PG>> I'll be glad if the FTS about DDN could be improved or corrected.
MK> Understood. What do you need to make it happen? MK> I am unsure what the real problem is
Three problems: 1. Disable to add additional information to DDN domain (such as pointlist or fresh network segment). 2. Requirement to skip and ignore addresses like f*.n*.z2.* and any other method built from FTN address from INA when building DDN. 3. Claim that such addresses should not appear in the nodelist even if the domain is not DDN (for example, f*.n*.z*.node.binkp.net or f*n*.z2.dyn.binkp.net).
I proposed changes to the FTS in a message before.
MK> and throwing Russians under the bus isn't going to help ... even if they deserve it. ;-)
This is not related to the technical problems. I mentoined this only for explain source of the technical problems (as I think) caused by this FTS.
PG>> And the FTS about charsets too.
MK> Unfortunetly that one might be a tad harder to pull off especially if it isn't listed at IANA. MK> As I said previously, it is an obscure encoding, or at least it is in this part of the world and without IANA support ... ????

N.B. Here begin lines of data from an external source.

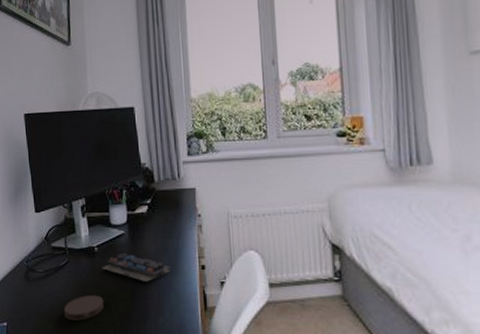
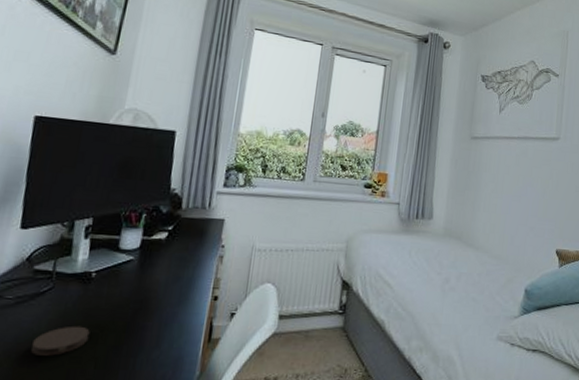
computer keyboard: present [102,252,171,282] -> none [96,280,180,312]

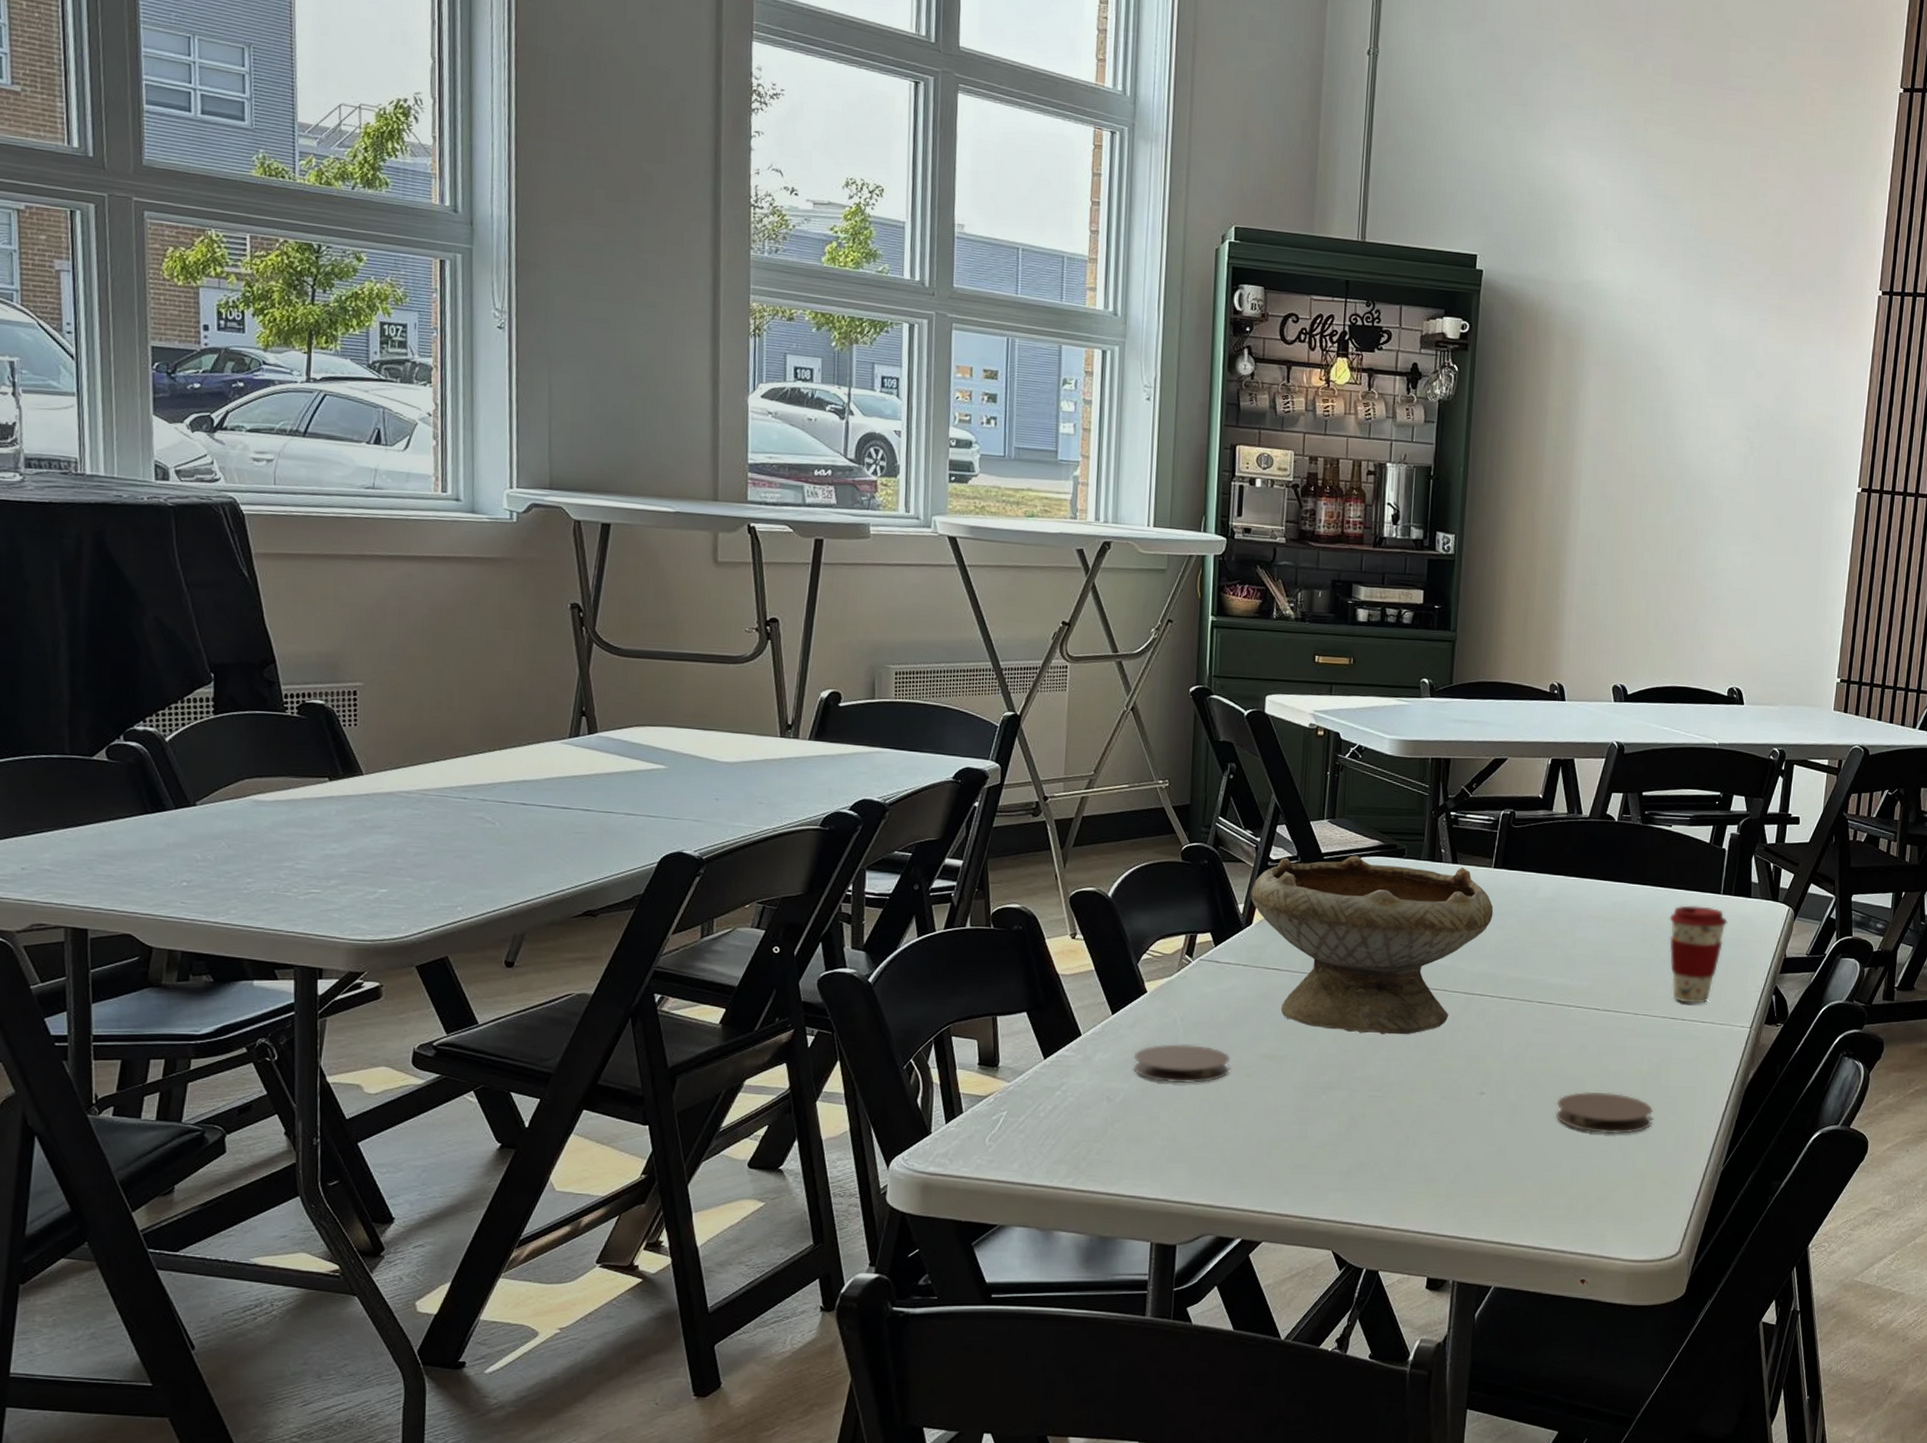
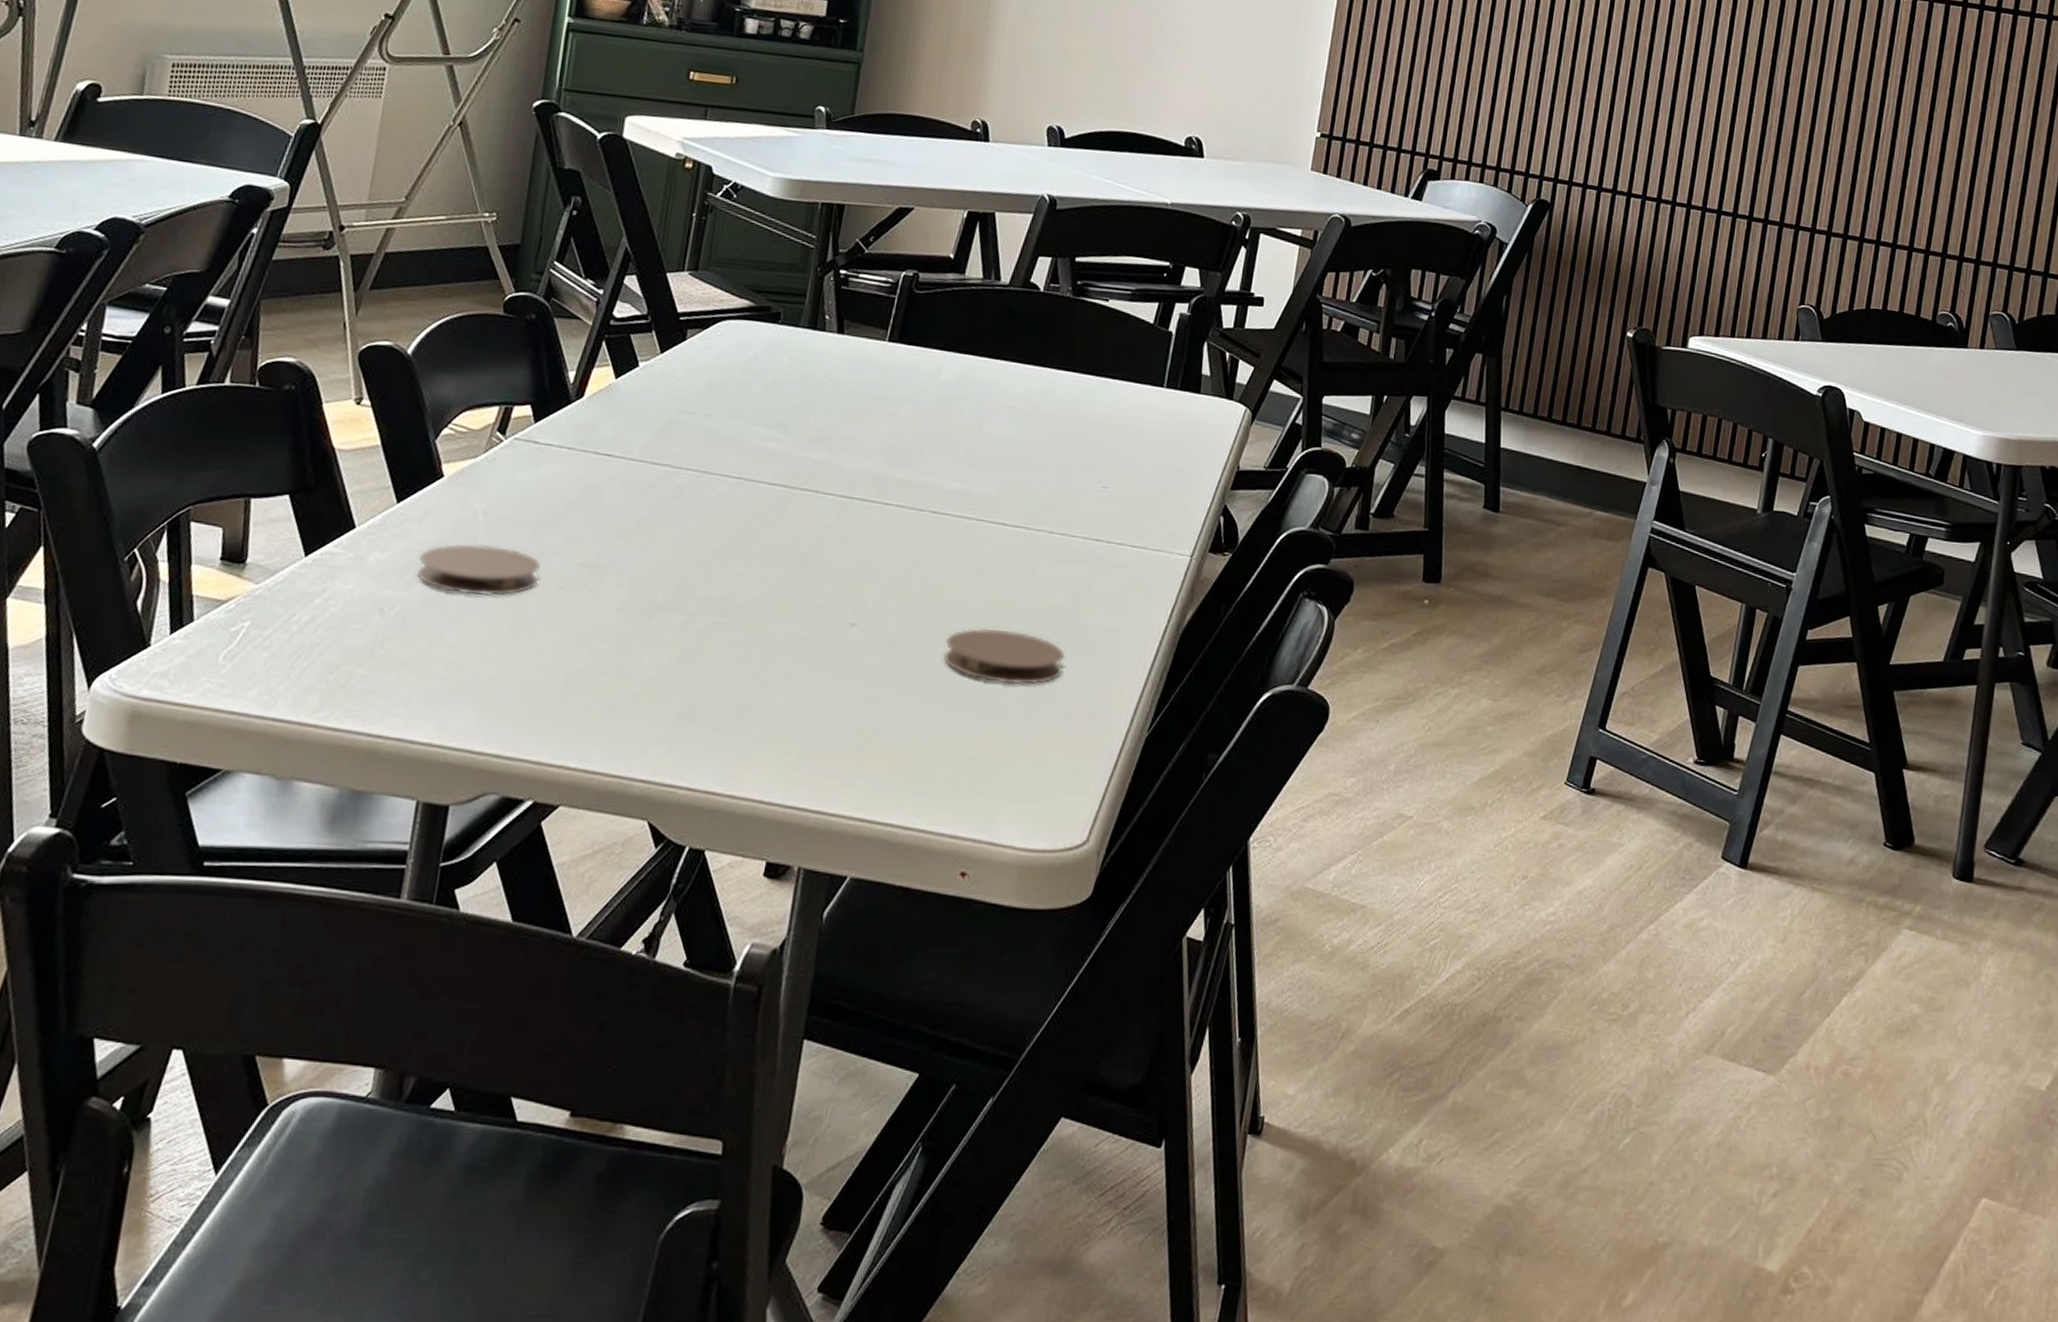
bowl: present [1251,855,1494,1035] -> none [585,316,884,546]
coffee cup: present [1669,905,1728,1004] -> none [1097,398,1170,524]

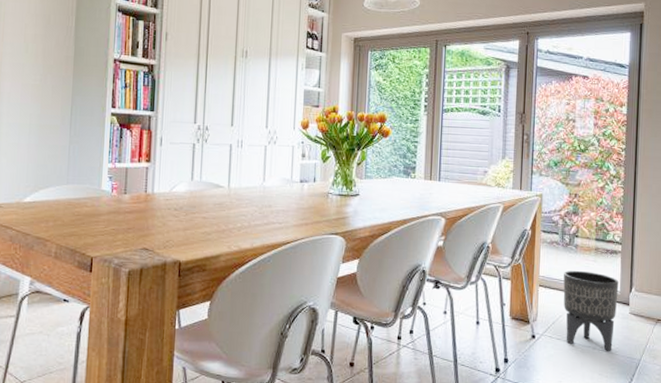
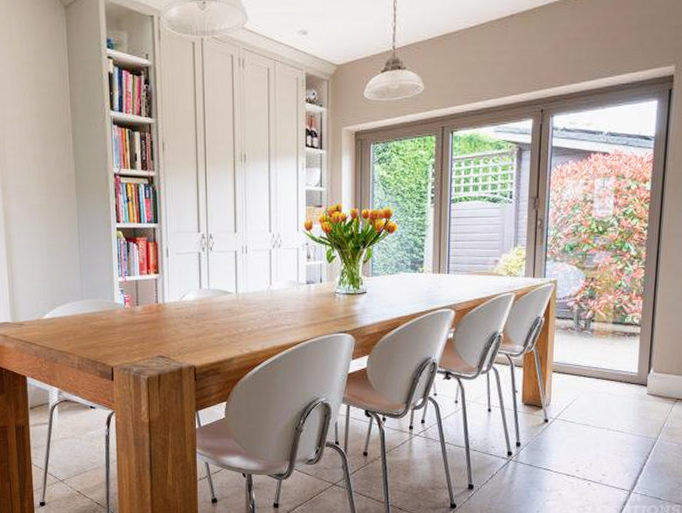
planter: present [563,271,619,351] -> none [577,355,637,431]

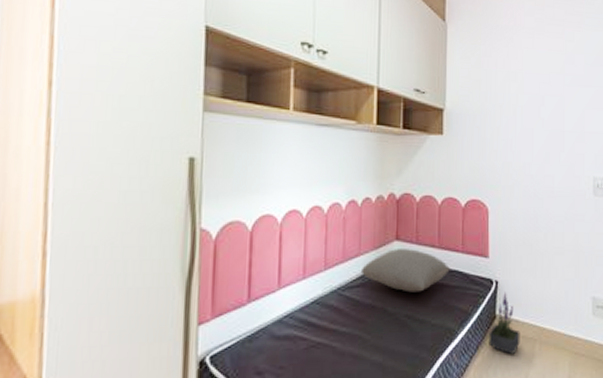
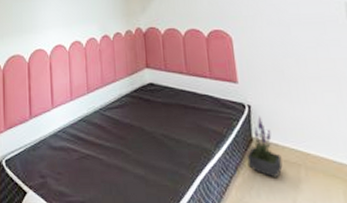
pillow: present [360,249,450,293] -> none [117,75,200,114]

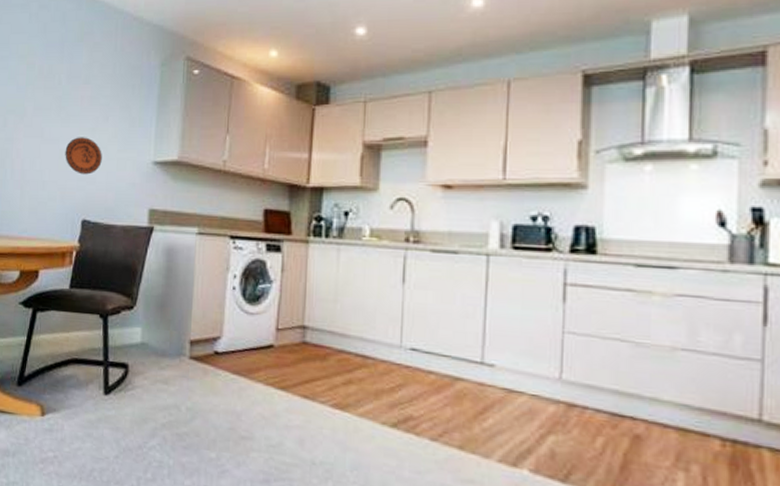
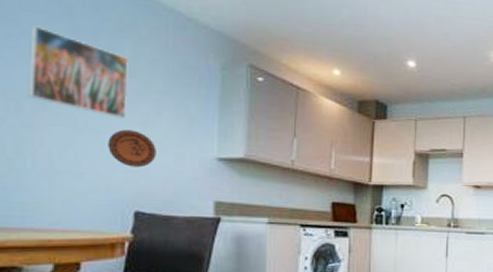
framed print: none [12,46,85,126] -> present [28,25,128,119]

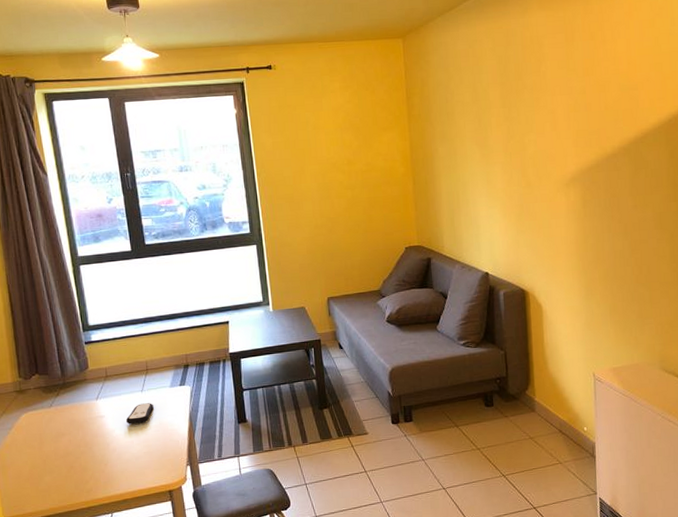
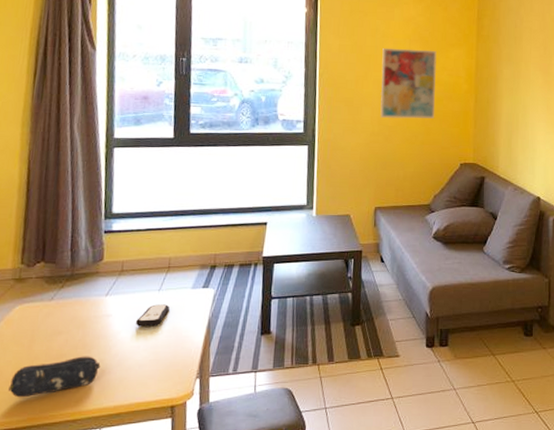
pencil case: none [29,452,103,492] -> present [7,356,101,398]
wall art: none [315,136,375,211] -> present [380,47,437,119]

Some codepages listed in the FTS-5003 is not listed at IANA. For example, cp848 which is not known by glibc or IANA, and I first heard about it from this FTS.
IANA documents related to Internet. Traditionally on unix systems for russian language before utf-8 as 8-bit encoding used koi8-r, and on dos and os/2 - cp866. Internet was based on unix, fidonet - on dos (and later os/2). Therefore as primary encoding for russian on Internet was koi8-r, and for fidonet - cp866. Ukrainian modification of koi8-r is koi8-u (rfc2319), and modification of cp866 is cp1125 (registered as ibm codepage). IANA documented koi8-u in internet standard, but we in fido should document cp1125 as used in fidonet.